WHAT TO WORK ON => Go to the line containing "What depth do" in the records below. Repeat it and the lines after it exactly, all the way to the end.
###
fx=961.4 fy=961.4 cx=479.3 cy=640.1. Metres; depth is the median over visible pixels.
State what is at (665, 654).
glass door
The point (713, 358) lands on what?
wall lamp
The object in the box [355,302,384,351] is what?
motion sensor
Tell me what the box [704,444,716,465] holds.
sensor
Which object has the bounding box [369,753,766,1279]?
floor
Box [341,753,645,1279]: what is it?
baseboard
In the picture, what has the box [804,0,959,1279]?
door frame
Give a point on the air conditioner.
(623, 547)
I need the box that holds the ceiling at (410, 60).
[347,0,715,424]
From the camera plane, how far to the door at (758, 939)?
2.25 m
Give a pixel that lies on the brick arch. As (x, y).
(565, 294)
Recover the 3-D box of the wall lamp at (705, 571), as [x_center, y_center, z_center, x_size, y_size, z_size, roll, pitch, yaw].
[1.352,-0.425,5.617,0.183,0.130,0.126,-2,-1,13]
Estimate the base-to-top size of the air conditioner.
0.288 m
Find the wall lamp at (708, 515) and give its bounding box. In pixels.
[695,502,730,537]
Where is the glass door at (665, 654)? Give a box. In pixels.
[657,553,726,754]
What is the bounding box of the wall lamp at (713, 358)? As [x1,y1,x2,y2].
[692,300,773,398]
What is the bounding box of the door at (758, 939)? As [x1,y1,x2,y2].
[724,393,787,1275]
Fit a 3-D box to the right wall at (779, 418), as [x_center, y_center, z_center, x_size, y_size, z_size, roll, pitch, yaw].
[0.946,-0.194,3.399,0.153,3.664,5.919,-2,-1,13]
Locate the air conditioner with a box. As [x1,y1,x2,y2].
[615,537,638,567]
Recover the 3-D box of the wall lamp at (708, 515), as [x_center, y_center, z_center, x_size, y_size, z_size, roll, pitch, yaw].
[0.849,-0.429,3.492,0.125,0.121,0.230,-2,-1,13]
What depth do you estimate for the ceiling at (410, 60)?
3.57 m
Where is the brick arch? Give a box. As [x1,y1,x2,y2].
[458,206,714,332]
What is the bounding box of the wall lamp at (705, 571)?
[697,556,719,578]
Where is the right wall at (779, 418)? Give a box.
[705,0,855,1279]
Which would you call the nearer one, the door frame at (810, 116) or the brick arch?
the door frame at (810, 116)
###
RESULT OF THIS EXERCISE =>
What depth do you estimate for the ceiling at (410, 60)?
3.57 m
Where is the brick arch? Give a box. As [x1,y1,x2,y2].
[458,206,714,332]
What is the bounding box of the wall lamp at (705, 571)?
[697,556,719,578]
Where is the right wall at (779, 418)? Give a box.
[705,0,855,1279]
Which would you call the nearer one, the door frame at (810, 116) or the brick arch?
the door frame at (810, 116)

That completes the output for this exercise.